# Behringer DSP 1124 master volume



## aceinc (Oct 24, 2006)

I am driving subwoofers with the BFD and the auto calibration on my Pioneer says they are too loud. I don't have much control on the speaker side of the BFD to adjust the volume, and I vaguely remember reading that there is the ability in the BFD to control the over all gain.

I searched a bit and couldn't find the answer. Does anyone know how to adjust the total output level on the BFD?

Paul


----------



## Wayne A. Pflughaupt (Apr 13, 2006)

The BFD has no master gain control. The subwoofer level is determined by the receiver, just as if there were no BFD in the signal chain.

Regards,
Wayne


----------



## lsiberian (Mar 24, 2009)

I'm not aware of a output level control for the BFD nor can I find one


----------



## aceinc (Oct 24, 2006)

Well that is a shame. I thought I had read or heard about it. The problem is;

Configuration - Pioneer VSX94-TXH sub out -> "Y" cable -> Rocketfish transceiver -> Rocketfish transceiver -> BFD -> Channel A -> "Y" cable -> Emotive XPA-2-> two 10" subs, Channel B - Rytmik Audio DS15.

Problem - When tuning the sub/room, it appears that I need to turn the gain all the way up on the DS15 amp to match the Emotiva/10s. When I do this using REW, with a couple of BFD filters I get a nice flat curve down to about 18hz response. When I hook it all up to the Pioneer, and run MCCAC it won't complete and tells me that my sub volume is too high.

What I really need is to turn down the gain on the BFD on both channels evenly so that my Pioneer is happy.
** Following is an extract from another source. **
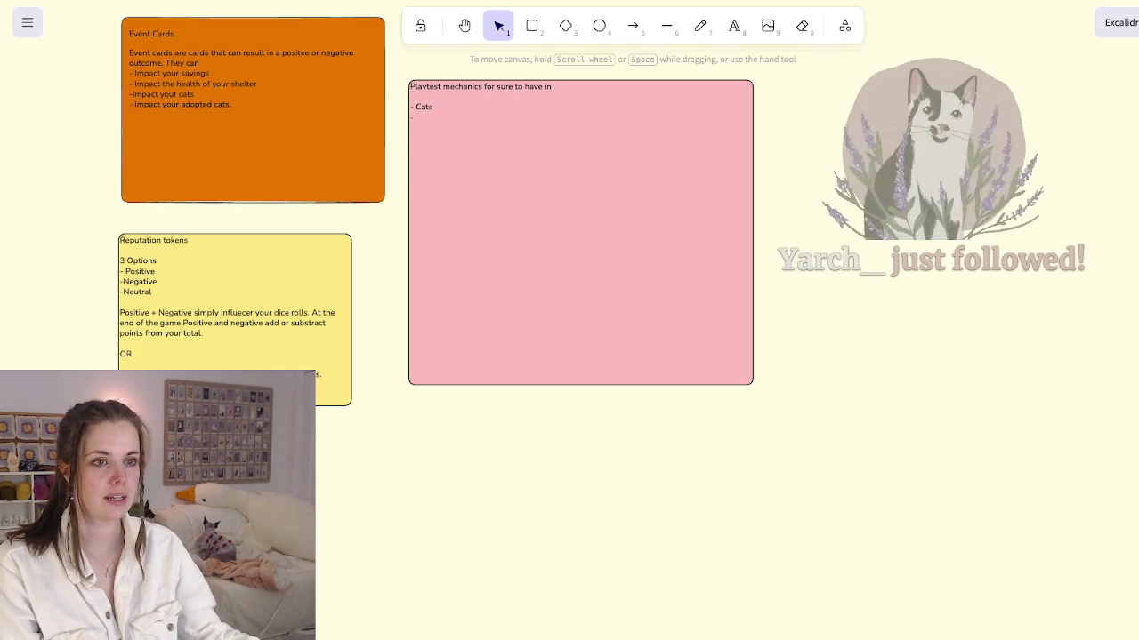
Step: Reselect the pink note and reopen its text for editing
click(534, 222)
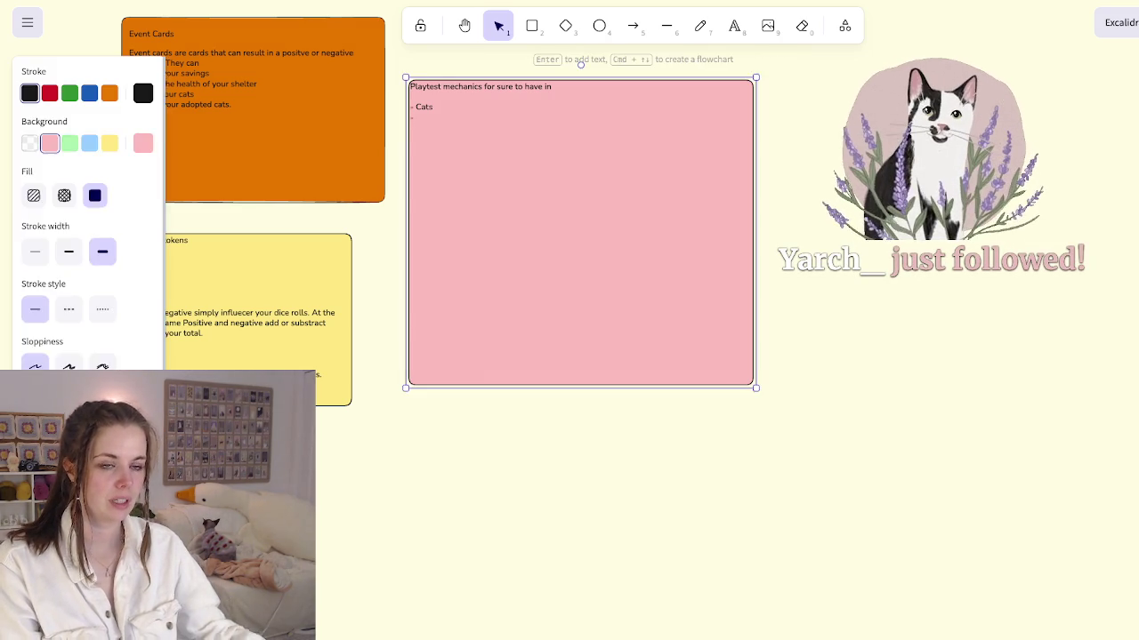
key(Return)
Alternatively somehow reduce the level into the Emotiva, but I am not aware of any way to do this except in the BFD.

Would it make sense to create a wide band -6 or -12 db filter on the BFD channel that drives the Emotiva? If so, I would think I would need to do that from as near 0hz as possible to at least 800hz. What would you all recommend? What would the parameters look like?

BTW my tuning methodology for the subs was to tune the Emotiva/10's first with one channel of the BFD, then tune the DS15 with the other channel, then with both turned on continue to increase the gain on the DS15 until the graph below 35hz matched that above 35 hz. The point at which everything lined up was at or near the max gain on the DS15.

Paul


----------



## Wayne A. Pflughaupt (Apr 13, 2006)

If you need the BFD to act as a level control, then use the widest filter you can and set the frequency in the middle of the sub’s range. Alternately, why not just tell the Pioneer that you don’t have a sub? Then it can’t tell you the level is too high. 

Regards,
Wayne


----------



## aceinc (Oct 24, 2006)

My mains will only do 55hz-20khz +/- 2db. They are down 10 db @ 30hz. So a sub is useful.

I have tested the 10"s up to 200hz and they are putting out a strong signal. The sub out is crossed over at 80hz.

I'm thinking 40hz, 6 octaves, -10 db on the Emotiva channel, and drop the gain on the DS15 amp to match.

Comments?

Paul


----------



## Wayne A. Pflughaupt (Apr 13, 2006)

Try it and see. :T

Regards,
Wayne


----------